Task item - In the data below, how many lines contain the string "Fate"? Reply with the number only.

══ Provided records ══

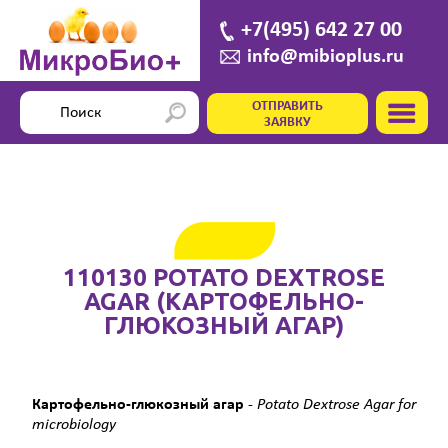
+7(495) 642 27 00
info@mibioplus.ru
ОТПРАВИТЬ
ЗАЯВКУ
110130 POTATO DEXTROSE
AGAR (КАРТОФЕЛЬНО-
ГЛЮКОЗНЫЙ АГАР)
Картофельно-глюкозный агар
-
Potato Dextrose Agar
for
microbiology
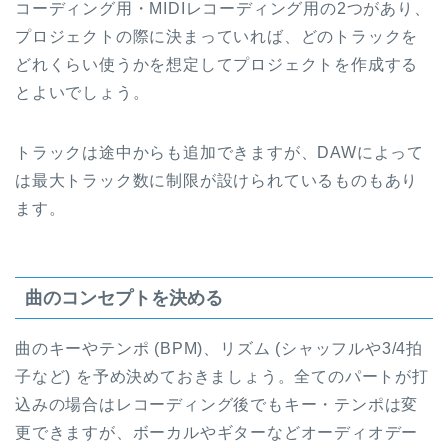
コーディング用・MIDIレコーディング用の2つがあり、
プロジェクトの際に決まっていれば、どのトラックを
どれくらい使うかを想定してプロジェクトを作成する
とよいでしょう。
トラックは途中からも追加できますが、DAWによって
は最大トラック数に制限が設けられているものもあり
ます。
曲のコンセプトを決める
曲のキーやテンポ (BPM)、リズム (シャッフルや3/4拍
子など) を予め決めておきましょう。全てのパートが打
込みの場合はレコーディング後でもキー・テンポは変
更できますが、ボーカルやギターなどオーディオデー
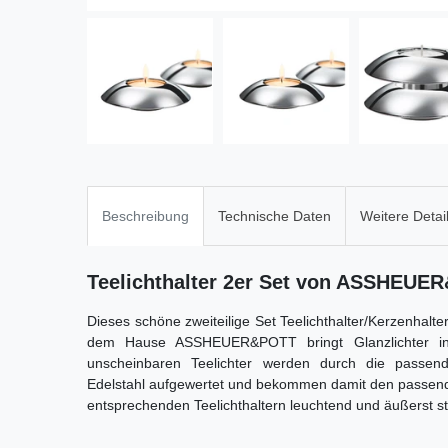
Beschreibung
Technische Daten
Weitere Detai
Teelichthalter 2er Set von ASSHEUE
Dieses schöne zweiteilige Set Teelichthalter/Kerzenhalt
dem Hause ASSHEUER&POTT bringt Glanzlichter 
unscheinbaren Teelichter werden durch die passende
Edelstahl aufgewertet und bekommen damit den passen
entsprechenden Teelichthaltern leuchtend und äußerst sti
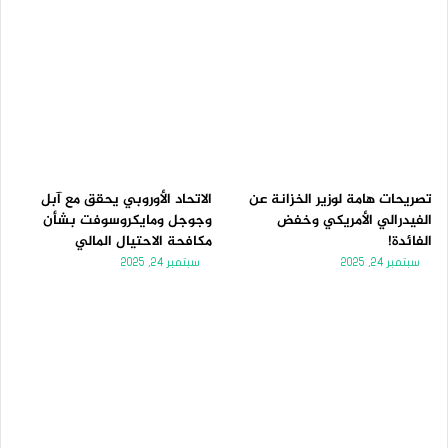
تصريحات هامة لوزير الخزانة عن
الاتحاد الأوروبي يحقق مع آبل
الفيدرالي الأمريكي وخفض
وجوجل ومايكروسوفت بشأن
الفائدة!
مكافحة الاحتيال المالي
سبتمبر 24, 2025
سبتمبر 24, 2025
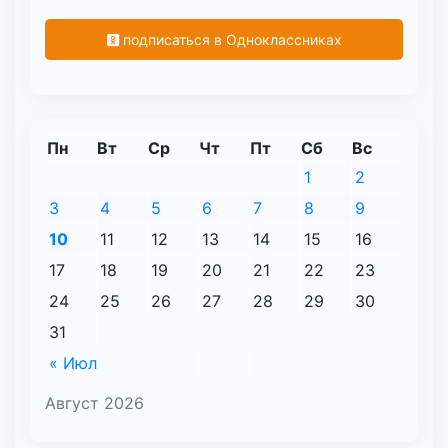
подписаться в Одноклассниках
Пн
Вт
Ср
Чт
Пт
Сб
Вс
1
2
3
4
5
6
7
8
9
10
11
12
13
14
15
16
17
18
19
20
21
22
23
24
25
26
27
28
29
30
31
« Июл
Август 2026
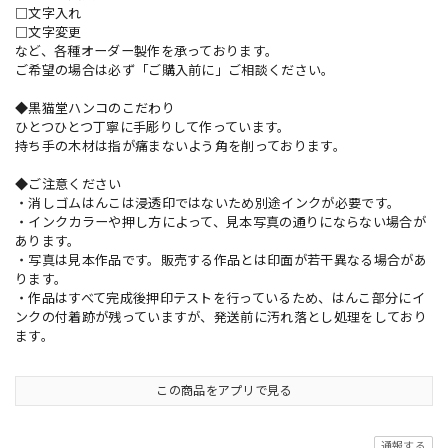
□文字入れ
□文字変更
など、各種オーダー製作を承っております。
ご希望の場合は必ず「ご購入前に」ご相談ください。
◆黒猫堂ハンコのこだわり
ひとつひとつ丁寧に手彫りして作っています。
持ち手の木材は指が痛まないよう角を削っております。
◆ご注意ください
・消しゴムはんこは浸透印ではないため別途インクが必要です。
・インクカラーや押し方によって、見本写真の通りにならない場合が
あります。
・写真は見本作品です。販売する作品とは印面が若干異なる場合があ
ります。
・作品はすべて完成後押印テストを行っているため、はんこ部分にイ
ンクの付着跡が残っていますが、発送前に汚れ落とし処理をしており
ます。
この商品をアプリで見る
通報する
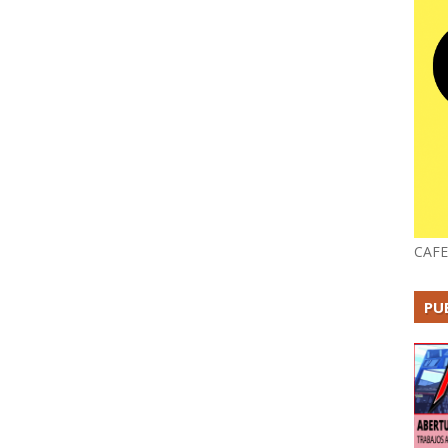
CAFE
PU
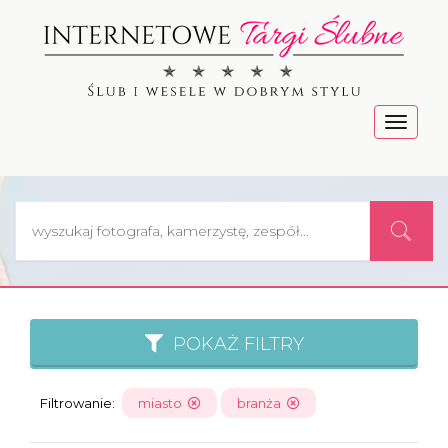
Menu
POKAŻ FILTRY
Filtrowanie:
miasto
branża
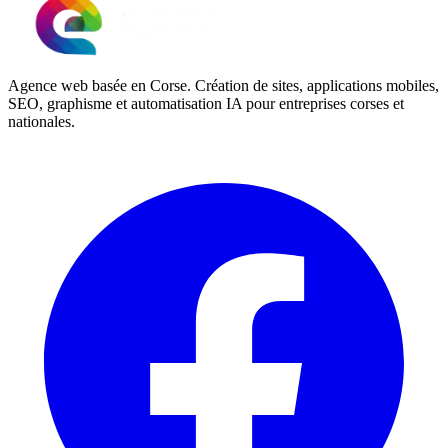
Agence web basée en Corse. Création de sites, applications mobiles,
SEO, graphisme et automatisation IA pour entreprises corses et
nationales.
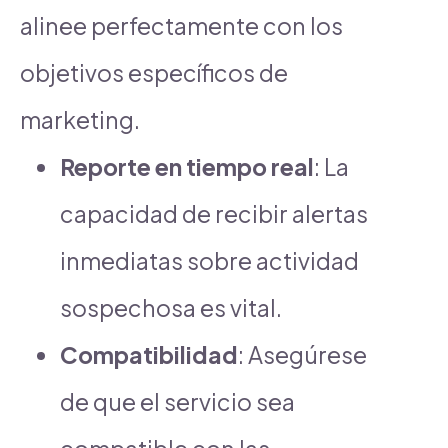
alinee perfectamente con los
objetivos específicos de
marketing.
Reporte en tiempo real
: La
capacidad de recibir alertas
inmediatas sobre actividad
sospechosa es vital.
Compatibilidad
: Asegúrese
de que el servicio sea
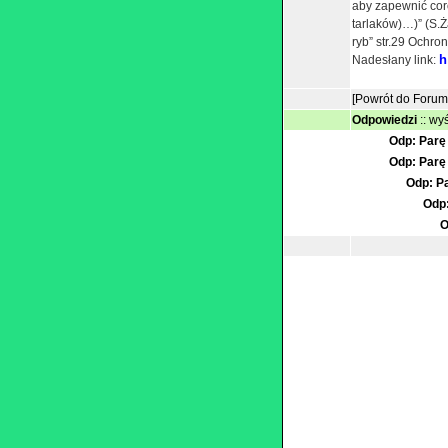
aby zapewnić cor
tarlaków)…)” (S.Ż
ryb” str.29 Ochr
h
Nadesłany link:
[Powrót do Forum
Odpowiedzi
::
wyś
Odp: Parę 
Odp: Parę 
Odp: Pa
Odp:
O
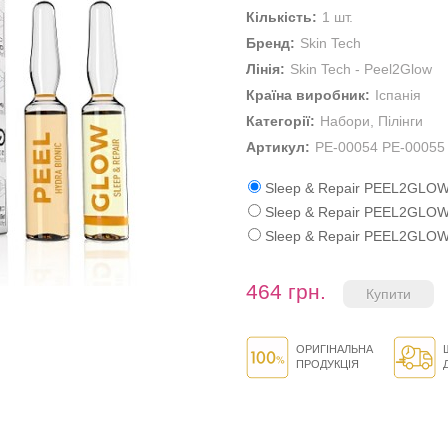
Кількість:
1 шт.
Бренд:
Skin Tech
Лінія:
Skin Tech - Peel2Glow
Країна виробник:
Іспанія
Категорії:
Набори
,
Пілінги
Артикул:
PE-00054 PE-00055
Sleep & Repair PEEL2GLOW
Sleep & Repair PEEL2GLOW
Sleep & Repair PEEL2GLOW
464 грн.
ОРИГІНАЛЬНА
ПРОДУКЦІЯ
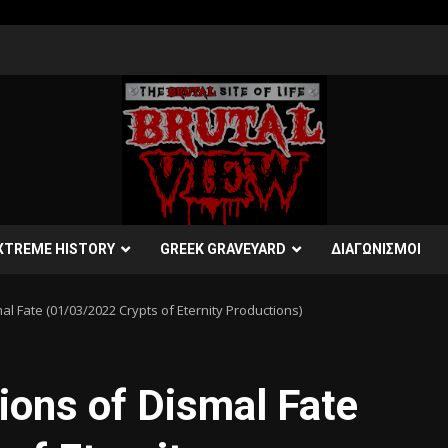
XTREME HISTORY
GREEK GRAVEYARD
ΔΙΑΓΩΝΙΣΜΟΙ
l Fate (01/03/2022 Crypts of Eternity Productions)
ons of Dismal Fate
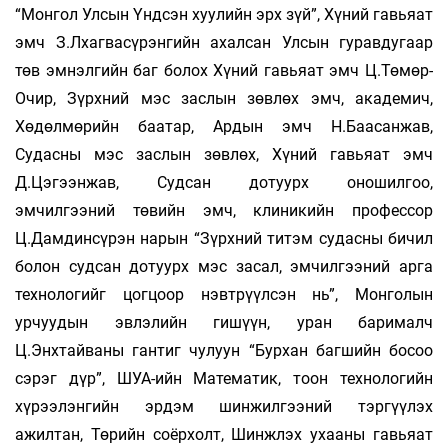
“Монгол Улсын Үндсэн хуулийн эрх зүй”, Хүний гавьяат
эмч З.Лхагвасүрэнгийн ахалсан Улсын гуравдугаар
төв эмнэлгийн баг болох Хүний гавьяат эмч Ц.Төмөр-
Очир, Зүрхний мэс заслын зөвлөх эмч, академич,
Хөдөлмөрийн баатар, Ардын эмч Н.Баасанжав,
Судасны мэс заслын зөвлөх, Хүний гавьяат эмч
Д.Цэгээнжав, Судсан дотуурх оношилгоо,
эмчилгээний төвийн эмч, клиникийн профессор
Ц.Дамдинсүрэн нарын “Зүр­х­ний титэм судасны бичил
болон судсан дотуурх мэс засал, эмчилгээний арга
технологийг цогцоор нэвтрүүлсэн нь”, Монголын
урчуудын эвлэлийн гишүүн, уран барималч
Ц.Энхтайваны гантиг чулуун “Бурхан багшийн босоо
сэрэг дүр”, ШУА-ийн Математик, тоон технологийн
хүрээлэнгийн эрдэм шинжилгээний тэргүүлэх
ажилтан, Төрийн соёрхолт, Шинжлэх ухааны гавьяат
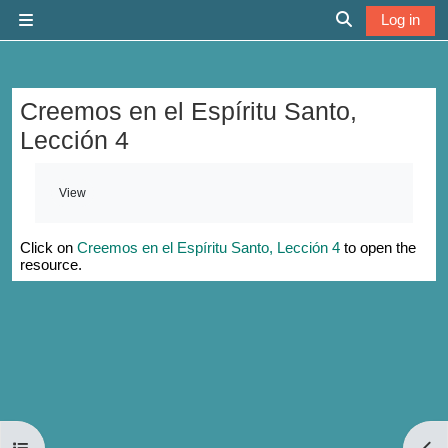
Skip to main content
Log in
Side panel
Toggle search 
Creemos en el Espíritu Santo,
Lección 4
Completion requirements
View
Click on
Creemos en el Espíritu Santo, Lección 4
to open the
resource.
Open course index
Open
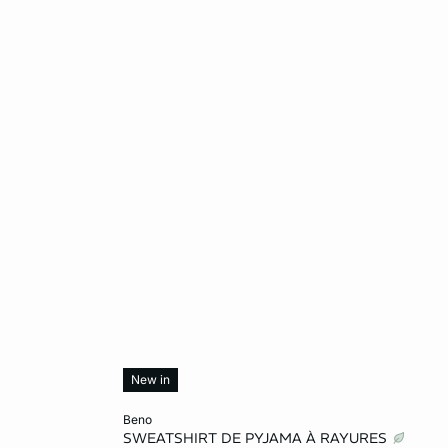
New in
Añadir a la cesta
beno
SWEATSHIRT DE PYJAMA À RAYURES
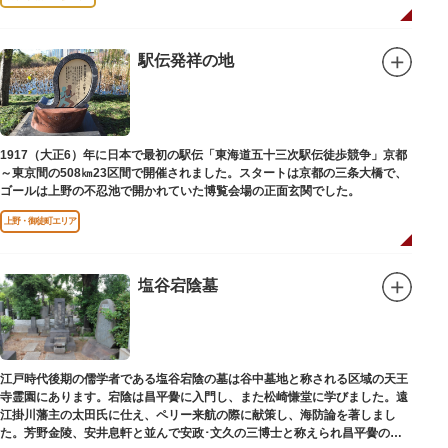
駅伝発祥の地
1917（大正6）年に日本で最初の駅伝「東海道五十三次駅伝徒歩競争」京都
～東京間の508㎞23区間で開催されました。スタートは京都の三条大橋で、
ゴールは上野の不忍池で開かれていた博覧会場の正面玄関でした。
上野・御徒町エリア
塩谷宕陰墓
江戸時代後期の儒学者である塩谷宕陰の墓は谷中墓地と称される区域の天王
寺霊園にあります。宕陰は昌平黌に入門し、また松崎慊堂に学びました。遠
江掛川藩主の太田氏に仕え、ペリー来航の際に献策し、海防論を著しまし
た。芳野金陵、安井息軒と並んで安政･文久の三博士と称えられ昌平黌の教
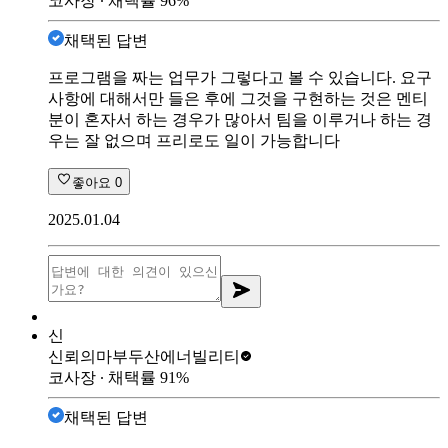
코사장
∙ 채택률
96
%
채택된 답변
프로그램을 짜는 업무가 그렇다고 볼 수 있습니다. 요구
사항에 대해서만 들은 후에 그것을 구현하는 것은 멘티
분이 혼자서 하는 경우가 많아서 팀을 이루거나 하는 경
우는 잘 없으며 프리로도 일이 가능합니다
좋아요
0
2025.01.04
신
신뢰의마부
두산에너빌리티
코사장
∙ 채택률
91
%
채택된 답변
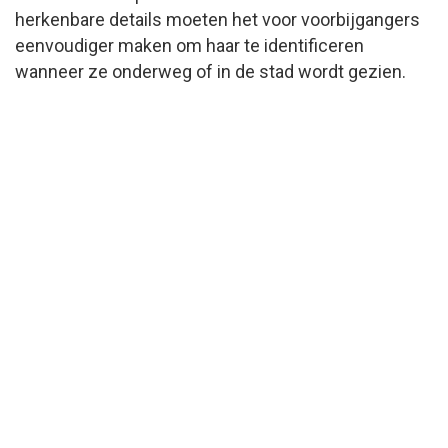
herkenbare details moeten het voor voorbijgangers
eenvoudiger maken om haar te identificeren
wanneer ze onderweg of in de stad wordt gezien.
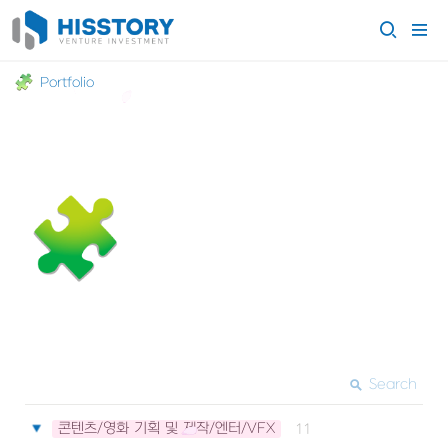
Portfolio
🧩
Search
콘텐츠/영화 기획 및 제작/엔터/VFX
11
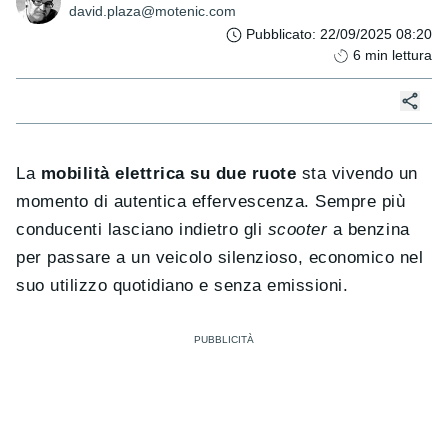
david.plaza@motenic.com
Pubblicato
:
22/09/2025 08:20
6
min lettura
La
mobilità elettrica su due ruote
sta vivendo un
momento di autentica effervescenza. Sempre più
conducenti lasciano indietro gli
scooter
a benzina
per passare a un veicolo silenzioso, economico nel
suo utilizzo quotidiano e senza emissioni.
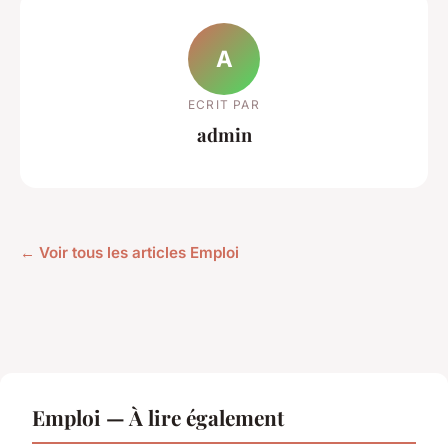
A
ECRIT PAR
admin
← Voir tous les articles Emploi
Emploi — À lire également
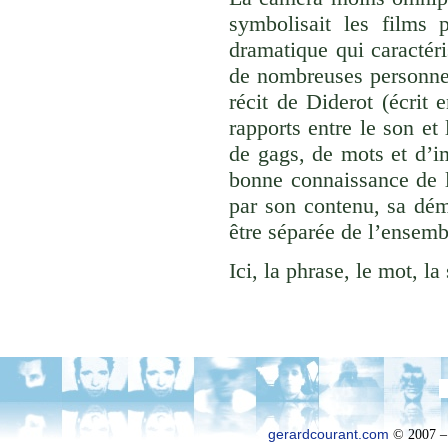
symbolisait les films 
dramatique qui caractér
de nombreuses personnes
récit de Diderot (écrit 
rapports entre le son et 
de gags, de mots et d’im
bonne connaissance de l
par son contenu, sa dé
être séparée de l’ensemb
Ici, la phrase, le mot, la
gerardcourant.com
© 2007 –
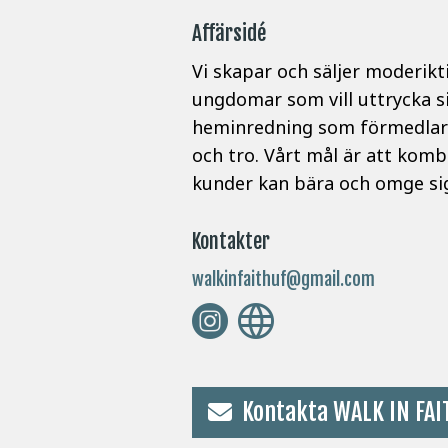
Affärsidé
Vi skapar och säljer moderikt
ungdomar som vill uttrycka si
heminredning som förmedlar s
och tro. Vårt mål är att komb
kunder kan bära och omge si
Kontakter
walkinfaithuf@gmail.com
Kontakta WALK IN FAI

═══

Written solution - 2